The value of independent select committees

We saw the value of independent committees with the example of the Epidemic Response Committee in April 2020 to scrutinise the Government’s response to the COVID-19 pandemic. The Government was wielding extraordinary powers, and the Committee was not supposed to consider any legislation, so the Government was prepared to consider an opposition majority committee in return for Parliament not sitting.

These odd circumstances meant a committee where:

  • Opposition MPs got to ask hard questions
  • The witnesses were often people the Government would rather not have had called
  • The majority of the time was used for scrutiny.

That is far different from the fiasco we have seen on other committees where patsy questions and refusals to inquire into government actions is common. If committees were independent, they could actually change the legislation before them. The Government can still change it back in the Committee of the Whole House Stage – they did win the election – but there’s going to be a lot more debate.

Key benefits

Government backbenchers will have to defend their government’s policy, massively increasing their leverage within caucus Select Committee submitters will know that the committee can actually change the legislation Committee of the Whole House stage of law making will be much more intensive, as Ministers often argue to change legislation back to their original position.

Independent Select Committees would amount to a voice of the people against government laws. They would be a dozen or so mini-parliaments where dissenting voices would dominate. They would really make ministers and civil servants justify every part of their law, transparently and openly for all to see.

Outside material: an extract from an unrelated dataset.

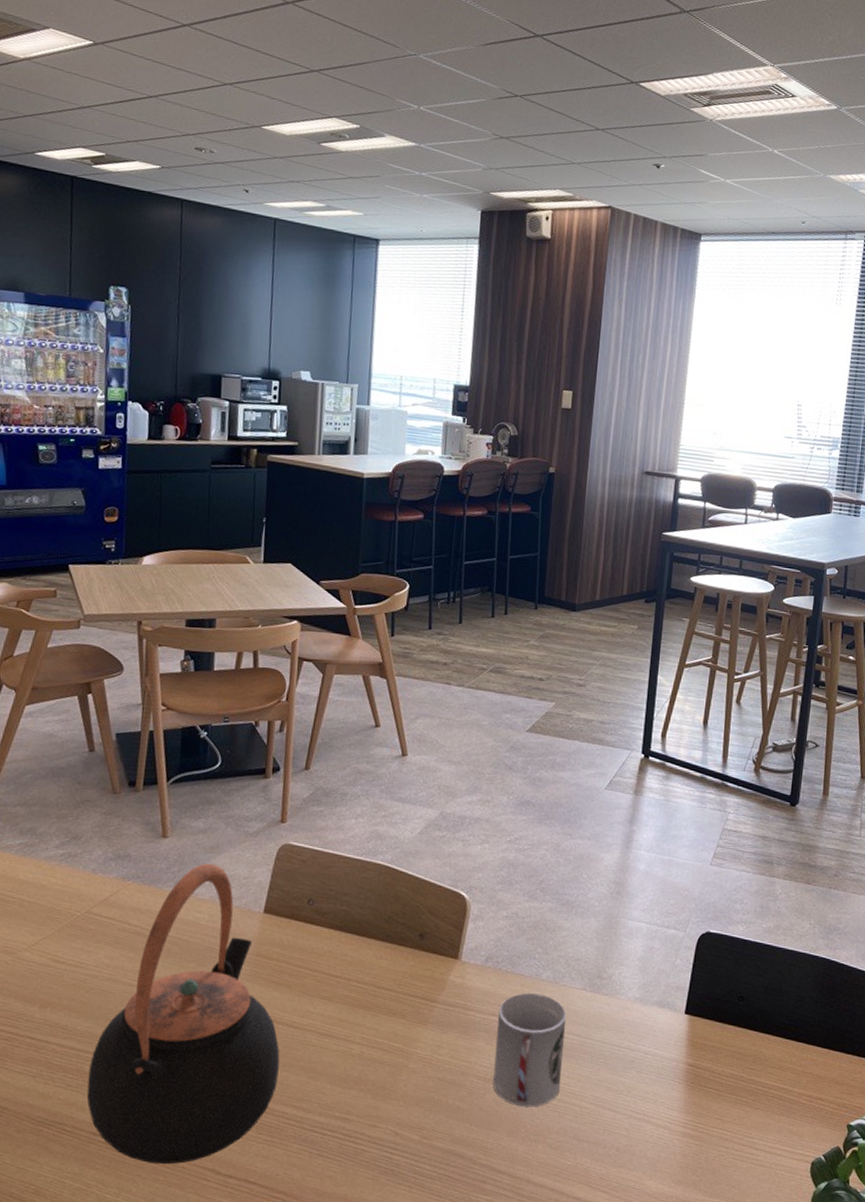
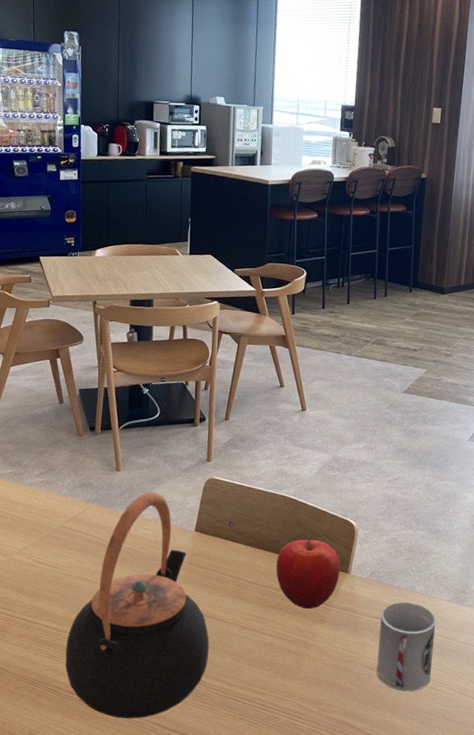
fruit: none [366,911,449,1008] -> present [275,534,341,609]

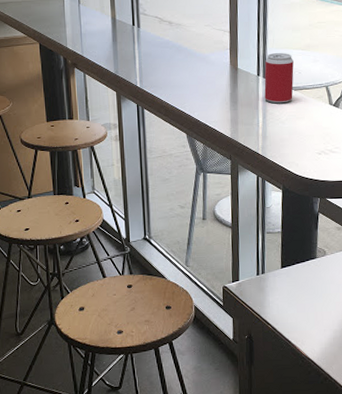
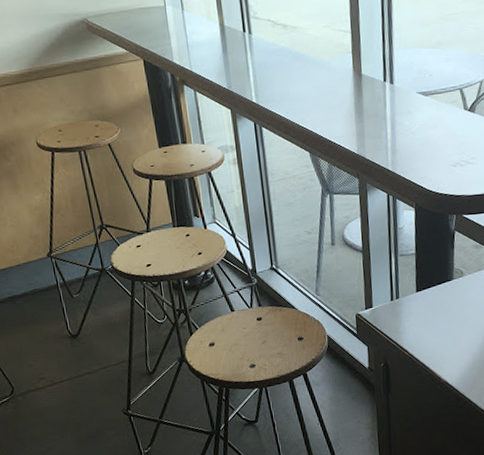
beverage can: present [264,53,294,104] -> none [391,53,424,112]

ACT would introduce independent select committees as a pre-requisite for a four-year term. The three-year term would actually remain the default. It would offer an incoming government the possibility of going four years if it turned over control of select committees.

ACT’s Democracy Policy brings New Zealanders back into the conversation about the future of our country. With these rules, the government of the day would not be able to run roughshod over the rights on New Zealanders with a hail of knee-jerk regulations. We would rebuild and retool our democracy to give ordinary people a greater say in the future of the country they’re paying for.